Os pais e a escola incentivam este comportamento!!! Penso que não deveriam fazê-lo. Não estou dizendo que a sexualidade deve ser reprimida. Digo que a escola deve fazer sistematicamente o trabalho de educação sexual, desde as séries iniciais do Ensino Fundamental. No entanto, as brincadeira e danças eróticas só tendem a banalizar a sensualidade, acentuar a mulher como objeto sexual, reforçar os mitos do corpo e da estética perfeita para performance sexual e, expor as crianças tornando-as vulneráveis a situações de abuso sexual, por exemplo.

 

GRAVIDEZ PRECOCE ... INDESEJADA ... na ADOLESCÊNCIA

Sou estudante de Comunicação Social e estou produzindo uma Campanha Social cujo tema é Gravidez Precoce. Que reflexão você pode fazer sobre o tema?

Gostaria de fazê-la refletir sobre a expressão "Gravidez precoce". No meu entendimento a GRAVIDEZ PRECOCE é aquela que admite, tanto a imaturidade do corpo adolescente (sob o ponto de vista biológico) para uma gravidez, quanto a imaturidade emocional da garota como pessoa, considerando a indefinição de muitos aspectos da vida, como estudo, trabalho, auto-sustento. Uma precocidade que torna a criação de um filho um desafio difícil para muitas jovens.

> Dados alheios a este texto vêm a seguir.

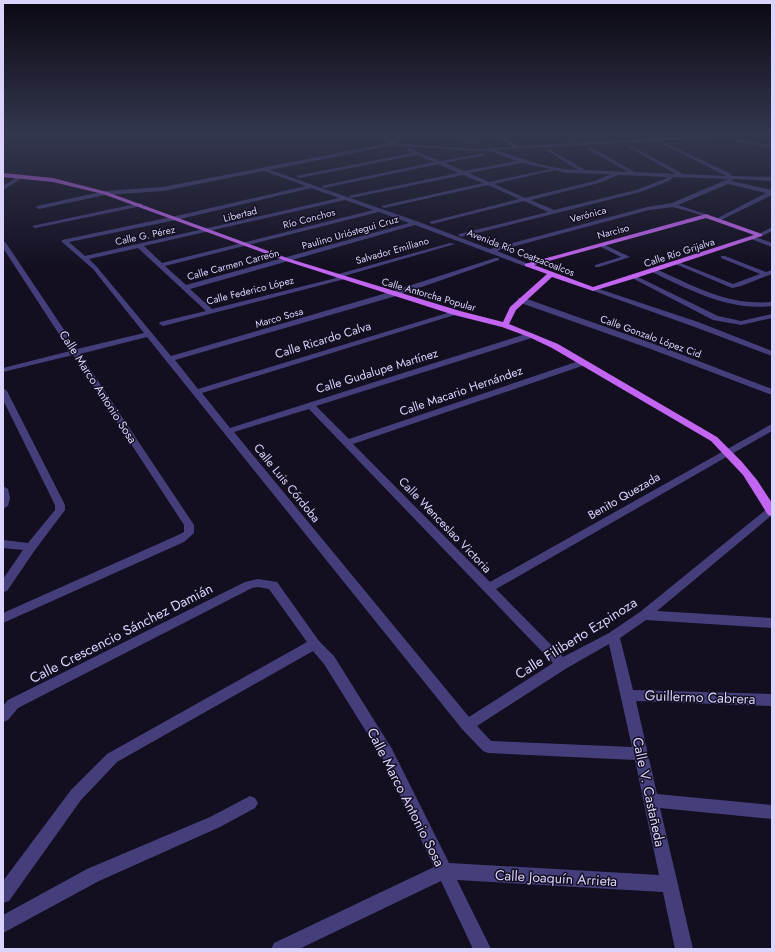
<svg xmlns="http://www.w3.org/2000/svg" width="775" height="952" viewBox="0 0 775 952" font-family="Jost,sans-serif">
<rect width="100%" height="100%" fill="#130f21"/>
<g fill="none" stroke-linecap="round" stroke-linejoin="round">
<!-- minor -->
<g fill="#443f7b" fill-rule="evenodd">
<path d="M376 135C385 135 391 142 400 144L475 149 512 147 505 141 486 135C499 135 508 138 518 146L728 135H760L496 150C522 159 550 169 578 170L547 151 549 149 585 170 628 172 588 149 590 147 635 172 676 174 628 147 630 145 683 174 726 176 665 145 657 144 666 143 731 174V176L772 177V181L734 179 731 181 772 190V195L719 221 714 220 766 193 728 184 678 205 708 215V217L673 207 649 210 497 251 529 264V266L527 267 415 225 190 289 212 309 336 278 334 276 335 275 450 243 455 244 344 276 346 278 345 279 163 326 159 324 160 322 206 311 138 248 89 259 97 267 171 356 390 292 495 258H499V260L396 296 175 360 198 389 454 311H460L461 313 202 393 230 428 529 333H532L536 335 535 337 316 406 349 439 579 361H585L586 363 585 365 353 444 490 582 772 424V431L496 589 563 657 609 633 640 612 768 508 772 507V515L657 611 772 618V628L646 620 620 638 633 690 772 694V706L636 701 657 794 772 805V819L660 808 693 949H675L663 892 457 880 491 949H473L441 881 299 949H271L274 943 434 867 382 757 324 664 313 651 117 762 81 800 9 901 3 903V881L71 790 107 754 307 642 269 589 258 587 252 588 18 708 8 720 3 722V706L8 700 245 582 258 579 277 582 319 641 334 656 392 749 449 863 659 875 635 760 488 753 483 751 462 729 147 337 80 354 194 525V533L184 542 3 623V613L176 536 184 532V525L73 355 3 372V368L70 351 3 248V241L6 243 77 349 144 333 93 269 62 242V240L176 216 306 186 264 171 163 191 105 195 39 209 36 207 37 206 105 191 163 187 389 143ZM393 145 475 151H491L516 161 464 171 445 163 485 155V153L440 161 408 148 406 150 412 153 296 176 299 178 417 155 434 162 321 186 324 188 439 164 458 173 348 196 351 198 463 175 483 183 381 206 384 208 488 185 519 199 429 222 432 224 524 201 548 212 459 234 458 235 461 237 640 192 669 181 673 177 728 179 672 203 647 207 490 249 419 222 270 170ZM522 163 550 169 489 182 469 173ZM555 170 565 173 611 174 595 181 525 198 494 184ZM618 175 667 177 665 179 636 190 554 210 531 200 599 183ZM311 188 339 198 85 256 69 242 176 220ZM345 200 373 210 162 263 144 246ZM379 212 409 223 186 285 165 266ZM309 409 553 663 469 717 234 432ZM609 644 632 747 491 741 477 726 567 668Z"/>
<path d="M443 135H451L478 143 476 144Z"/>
<path d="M737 139 772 146V148L735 141Z"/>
<path d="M19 176 24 177 3 190V186Z"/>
<path d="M140 203 143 205 142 206 35 228 32 226Z"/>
<path d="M772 227V231L760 237 757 235Z"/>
<path d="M753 236 772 243V247L751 239V237Z"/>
<path d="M599 244H603L630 257 599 267H595V265L621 257 599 246Z"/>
<path d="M721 256H725L766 272 772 270V274L741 286 732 288 673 263 678 262 733 284 760 274 721 258Z"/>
<path d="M654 269C664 272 673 277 682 281 712 295 740 305 772 302V306C728 311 690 290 652 272V270Z"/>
<path d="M634 275 718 316 741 321 772 314V318L741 325 713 320 632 278V276Z"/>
<path d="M593 287 698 322 772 351V356L692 326 591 290V288Z"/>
<path d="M518 298H524L654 344 772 389V395L648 348 518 302Z"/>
<path d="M3 388 7 391 65 505V510L35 550 7 591 3 592V579L23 550 3 548V540L28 543 55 510V505L3 400Z"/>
<path d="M3 486 8 489 10 498 8 506 3 509Z"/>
<path d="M250 796 255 798 258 803 255 808 220 827 99 881 3 933V915L87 869 210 817Z"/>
</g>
<!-- major -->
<path fill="#c265f0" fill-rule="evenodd" d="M3 173 53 178 107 192 290 259 460 311 503 322 510 307 547 274 525 266V264L706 214 762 234V236L636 278 593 291 552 277 516 310 509 324 558 344 717 437 742 462 757 480 772 503V516L768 515 743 475 711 441 552 348 529 337 502 327 454 315 286 261 103 194 53 182 3 177ZM706 218 754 235 593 287 534 265Z"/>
</g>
<!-- sky -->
<linearGradient id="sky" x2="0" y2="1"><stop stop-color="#0a0812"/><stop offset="0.5" stop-color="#33374e"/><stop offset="1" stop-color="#33374e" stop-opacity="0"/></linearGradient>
<rect width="775" height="268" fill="url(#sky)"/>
<g text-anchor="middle" stroke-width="3" stroke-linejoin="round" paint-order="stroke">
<!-- far-street labels -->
<g font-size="10" fill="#dad3fb" stroke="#130f21">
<text transform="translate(240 214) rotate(-14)" y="4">Libertad</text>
<text transform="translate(588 214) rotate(-15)" y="4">Verónica</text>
<text transform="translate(309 218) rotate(-15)" y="4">Río Conchos</text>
<text transform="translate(613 231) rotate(-15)" y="4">Narciso</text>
<text transform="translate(350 232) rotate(-16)" y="4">Paulino Urióstegui Cruz</text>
<text transform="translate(145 235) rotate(-12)" y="4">Calle G. Pérez</text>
<text transform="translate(392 250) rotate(-16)" y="4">Salvador Emiliano</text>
<text transform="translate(521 252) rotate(21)" y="4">Avenida Río Coatzacoalcos</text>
<text transform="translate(679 252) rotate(-18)" y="4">Calle Río Grijalva</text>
<text transform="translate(233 264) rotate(-15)" y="4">Calle Carmen Carreón</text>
<text transform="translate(250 290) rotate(-14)" y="4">Calle Federico López</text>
<text transform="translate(429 294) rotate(16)" y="4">Calle Antorcha Popular</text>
<text transform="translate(279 317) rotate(-16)" y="4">Marco Sosa</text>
<text transform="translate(651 336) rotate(20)" y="4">Calle Gonzalo López Cid</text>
</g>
<!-- street labels -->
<g font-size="12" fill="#dad3fb" stroke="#130f21">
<text transform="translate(323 340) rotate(-17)" y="4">Calle Ricardo Calva</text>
<text transform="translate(377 371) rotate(-17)" y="4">Calle Gudalupe Martínez</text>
<text transform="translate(98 387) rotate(57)" y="4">Calle Marco Antonio Sosa</text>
<text transform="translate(461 391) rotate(-19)" y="4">Calle Macario Hernández</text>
<text transform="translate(287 483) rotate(51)" y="4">Calle Luis Córdoba</text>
<text transform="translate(624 496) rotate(-30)" y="4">Benito Quezada</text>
<text transform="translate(445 525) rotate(46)" y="4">Calle Wenceslao Victoria</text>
</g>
<!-- near-street labels -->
<g font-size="14" fill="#dad3fb" stroke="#130f21">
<text transform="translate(121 633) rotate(-27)" y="5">Calle Crescencio Sánchez Damián</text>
<text transform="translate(576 638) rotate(-32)" y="5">Calle Filiberto Ezpinoza</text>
<text transform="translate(700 697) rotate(2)" y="5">Guillermo Cabrera</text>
<text transform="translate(649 792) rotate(78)" y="5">Calle V. Castañeda</text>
<text transform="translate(406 797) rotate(63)" y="5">Calle Marco Antonio Sosa</text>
<text transform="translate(556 878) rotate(3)" y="5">Calle Joaquín Arrieta</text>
</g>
</g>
<!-- border -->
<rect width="775" height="952" fill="none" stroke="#dad3fb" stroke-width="8"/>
</svg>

Contraponho essa expressão com GRAVIDEZ INDESEJADA, que no meu ver é diferente de gravidez precoce. Na adolescência (período etário entre os 12 e os 18 anos) a gravidez pode ser desejada, por vários motivos, que vão desde a idéia de querer "segurar" o rapaz, querer casar e ter filhos, querer "sair" de casa, realizar o "sonho" feminino de se tornar uma "mulher" (lembre que a construção social do gênero feminino passa pela maternidade). No entanto, uma mulher de 35 anos, por exemplo, que engravida sem querer, enquadra-se no que chamamos gravidez indesejada.

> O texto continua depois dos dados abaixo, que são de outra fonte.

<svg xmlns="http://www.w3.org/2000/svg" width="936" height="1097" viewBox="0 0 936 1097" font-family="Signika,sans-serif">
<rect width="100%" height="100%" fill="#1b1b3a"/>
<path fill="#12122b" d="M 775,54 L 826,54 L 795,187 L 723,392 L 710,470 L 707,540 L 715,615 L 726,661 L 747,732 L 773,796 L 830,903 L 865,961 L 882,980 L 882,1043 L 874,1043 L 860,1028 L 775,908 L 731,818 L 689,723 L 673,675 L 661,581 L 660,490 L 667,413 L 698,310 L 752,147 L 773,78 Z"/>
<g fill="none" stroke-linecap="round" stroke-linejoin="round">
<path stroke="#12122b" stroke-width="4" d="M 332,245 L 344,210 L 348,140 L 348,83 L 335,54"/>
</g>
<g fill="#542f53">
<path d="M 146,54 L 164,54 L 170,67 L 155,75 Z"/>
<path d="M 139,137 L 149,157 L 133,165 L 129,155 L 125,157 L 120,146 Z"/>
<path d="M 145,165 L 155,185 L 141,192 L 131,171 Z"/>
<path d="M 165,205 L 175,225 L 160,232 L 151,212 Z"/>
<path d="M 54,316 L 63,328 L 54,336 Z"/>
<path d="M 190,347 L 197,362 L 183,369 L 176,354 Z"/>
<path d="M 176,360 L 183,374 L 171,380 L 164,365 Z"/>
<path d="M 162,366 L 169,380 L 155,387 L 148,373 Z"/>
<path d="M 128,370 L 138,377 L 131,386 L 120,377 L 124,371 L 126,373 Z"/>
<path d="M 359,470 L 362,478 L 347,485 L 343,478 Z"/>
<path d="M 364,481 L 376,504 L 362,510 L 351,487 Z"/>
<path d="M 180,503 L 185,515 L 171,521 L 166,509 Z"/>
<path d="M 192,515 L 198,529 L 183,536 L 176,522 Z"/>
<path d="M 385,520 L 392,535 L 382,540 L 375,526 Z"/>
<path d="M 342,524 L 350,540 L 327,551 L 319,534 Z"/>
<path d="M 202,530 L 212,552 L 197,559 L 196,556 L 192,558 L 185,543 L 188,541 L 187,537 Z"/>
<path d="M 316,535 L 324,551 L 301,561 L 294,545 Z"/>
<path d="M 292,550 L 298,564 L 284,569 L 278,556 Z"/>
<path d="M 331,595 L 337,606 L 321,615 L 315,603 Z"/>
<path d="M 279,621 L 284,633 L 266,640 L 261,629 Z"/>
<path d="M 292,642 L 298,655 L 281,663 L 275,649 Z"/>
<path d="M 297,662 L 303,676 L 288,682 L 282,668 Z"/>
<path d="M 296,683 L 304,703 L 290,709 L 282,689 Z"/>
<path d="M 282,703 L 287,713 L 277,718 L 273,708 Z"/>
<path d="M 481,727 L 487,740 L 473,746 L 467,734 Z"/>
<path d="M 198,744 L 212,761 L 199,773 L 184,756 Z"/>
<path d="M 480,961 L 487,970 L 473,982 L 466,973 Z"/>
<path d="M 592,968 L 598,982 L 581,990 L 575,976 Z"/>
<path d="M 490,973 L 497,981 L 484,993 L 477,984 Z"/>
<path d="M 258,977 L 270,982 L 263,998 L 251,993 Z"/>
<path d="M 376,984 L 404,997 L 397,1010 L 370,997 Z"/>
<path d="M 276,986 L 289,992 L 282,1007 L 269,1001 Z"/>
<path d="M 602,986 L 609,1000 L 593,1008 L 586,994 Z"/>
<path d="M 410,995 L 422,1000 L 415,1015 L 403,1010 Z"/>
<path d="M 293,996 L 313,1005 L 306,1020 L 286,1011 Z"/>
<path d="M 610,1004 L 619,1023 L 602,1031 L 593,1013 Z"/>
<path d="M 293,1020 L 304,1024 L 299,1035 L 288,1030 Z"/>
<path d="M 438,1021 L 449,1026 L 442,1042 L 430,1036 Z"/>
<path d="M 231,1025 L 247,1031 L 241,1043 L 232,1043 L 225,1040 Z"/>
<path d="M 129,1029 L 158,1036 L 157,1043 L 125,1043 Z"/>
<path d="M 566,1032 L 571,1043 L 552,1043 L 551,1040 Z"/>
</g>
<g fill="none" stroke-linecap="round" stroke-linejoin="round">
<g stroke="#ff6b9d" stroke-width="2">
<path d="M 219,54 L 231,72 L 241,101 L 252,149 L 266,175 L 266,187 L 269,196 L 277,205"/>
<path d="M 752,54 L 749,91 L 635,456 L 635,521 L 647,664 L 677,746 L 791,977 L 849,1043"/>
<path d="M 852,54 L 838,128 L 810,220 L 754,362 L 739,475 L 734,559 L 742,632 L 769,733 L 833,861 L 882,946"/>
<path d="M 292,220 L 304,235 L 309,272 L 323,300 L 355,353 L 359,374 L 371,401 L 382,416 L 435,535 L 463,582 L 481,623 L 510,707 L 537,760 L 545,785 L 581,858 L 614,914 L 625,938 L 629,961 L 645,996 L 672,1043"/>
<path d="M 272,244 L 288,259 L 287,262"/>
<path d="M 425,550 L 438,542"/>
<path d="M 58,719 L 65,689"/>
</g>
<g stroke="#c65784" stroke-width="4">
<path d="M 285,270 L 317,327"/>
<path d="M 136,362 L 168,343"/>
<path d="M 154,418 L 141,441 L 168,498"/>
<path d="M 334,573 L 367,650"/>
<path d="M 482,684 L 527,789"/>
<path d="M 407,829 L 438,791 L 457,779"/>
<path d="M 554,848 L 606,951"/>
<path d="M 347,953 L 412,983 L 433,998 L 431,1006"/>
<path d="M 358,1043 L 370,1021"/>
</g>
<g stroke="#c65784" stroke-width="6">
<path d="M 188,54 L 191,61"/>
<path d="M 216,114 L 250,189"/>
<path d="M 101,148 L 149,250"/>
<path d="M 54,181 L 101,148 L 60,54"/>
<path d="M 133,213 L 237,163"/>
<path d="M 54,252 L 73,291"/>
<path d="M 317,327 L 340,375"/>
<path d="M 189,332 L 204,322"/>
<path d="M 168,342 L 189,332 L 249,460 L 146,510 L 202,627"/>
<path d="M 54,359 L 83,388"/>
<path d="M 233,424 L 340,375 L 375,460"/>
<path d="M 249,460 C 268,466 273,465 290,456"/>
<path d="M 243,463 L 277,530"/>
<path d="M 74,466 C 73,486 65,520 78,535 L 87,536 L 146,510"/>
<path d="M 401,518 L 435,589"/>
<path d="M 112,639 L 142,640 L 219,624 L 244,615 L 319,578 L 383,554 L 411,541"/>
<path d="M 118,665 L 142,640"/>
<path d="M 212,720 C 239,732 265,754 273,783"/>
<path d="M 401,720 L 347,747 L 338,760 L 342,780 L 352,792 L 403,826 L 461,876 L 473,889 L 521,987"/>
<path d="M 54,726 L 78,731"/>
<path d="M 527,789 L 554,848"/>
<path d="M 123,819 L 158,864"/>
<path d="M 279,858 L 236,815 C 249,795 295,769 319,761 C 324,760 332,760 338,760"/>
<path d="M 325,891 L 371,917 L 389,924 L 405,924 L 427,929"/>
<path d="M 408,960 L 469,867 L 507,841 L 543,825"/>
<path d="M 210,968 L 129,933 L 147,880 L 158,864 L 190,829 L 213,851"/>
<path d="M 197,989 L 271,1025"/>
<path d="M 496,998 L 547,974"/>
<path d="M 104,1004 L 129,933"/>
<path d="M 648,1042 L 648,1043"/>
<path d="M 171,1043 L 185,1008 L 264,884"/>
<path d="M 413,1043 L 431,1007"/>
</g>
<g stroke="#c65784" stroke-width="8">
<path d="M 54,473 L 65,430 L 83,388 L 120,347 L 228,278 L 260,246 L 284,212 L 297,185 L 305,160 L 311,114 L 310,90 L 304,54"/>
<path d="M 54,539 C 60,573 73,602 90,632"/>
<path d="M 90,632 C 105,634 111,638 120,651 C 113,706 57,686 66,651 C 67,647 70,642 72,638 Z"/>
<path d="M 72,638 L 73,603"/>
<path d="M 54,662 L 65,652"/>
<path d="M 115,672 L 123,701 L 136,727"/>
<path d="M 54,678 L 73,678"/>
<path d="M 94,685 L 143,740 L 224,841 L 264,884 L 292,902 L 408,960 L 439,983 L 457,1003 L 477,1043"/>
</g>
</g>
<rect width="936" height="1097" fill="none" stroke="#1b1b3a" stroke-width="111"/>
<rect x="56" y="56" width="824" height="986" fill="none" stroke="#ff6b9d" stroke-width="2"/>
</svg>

Toda gravidez que envolver jovens entre os 12 e os 18 anos de idade, será considerada “na ADOLESCÊNCIA”.

Em função desses pontos de vista, penso que em qualquer trabalho honesto de educação sexual, é preciso desmascarar esse universo e fazer as adolescentes refletirem sobre essas posturas e as conseqüências decorrentes de cada ato individual.

 

DERRUBAR MITOS e TABUS SEXUAIS

Como trabalhar a sexualidade de forma adequada derrubando mitos e tabus?

Primeiro, admitindo que eles existem e, depois, falando abertamente sobre eles.

MITOS SEXUAIS, podem ser compreendidos como uma idéia falsa sem correspondente na realidade, ou, concepções errôneas e falácias criadas a partir de rumores, superstições, fanatismo ou educação sexual falha. Por exemplo: os mitos criados em relação ao ato de manipular os genitais com as mãos (masturbação) que dizem que cresce pelos nas mãos, espinha no rosto, causa debilidade mental, secura, magreza, impotência, etc.

Os TABUs SEXUAIS são aspectos da sexualidade que a sociedade "não autoriza", ainda não "admite", que de certa forma, não concorda". Alguns exemplos: o sexo anal, o envolvimento afetivo e sexual entre pessoas do mesmo sexo (homossexualidade), a masturbação, a iniciação sexual da mulher antes do casamento, etc.

Essa discussão precisa, necessariamente, perceber como cada mito e cada tabu foram inventados e construídos nas sociedades. Para isso, torna-se imprescindível o conhecimento histórico e político da humanidade e das suas instituições sociais como a Igreja, o Estado, as Leis, a Escola, a mídia.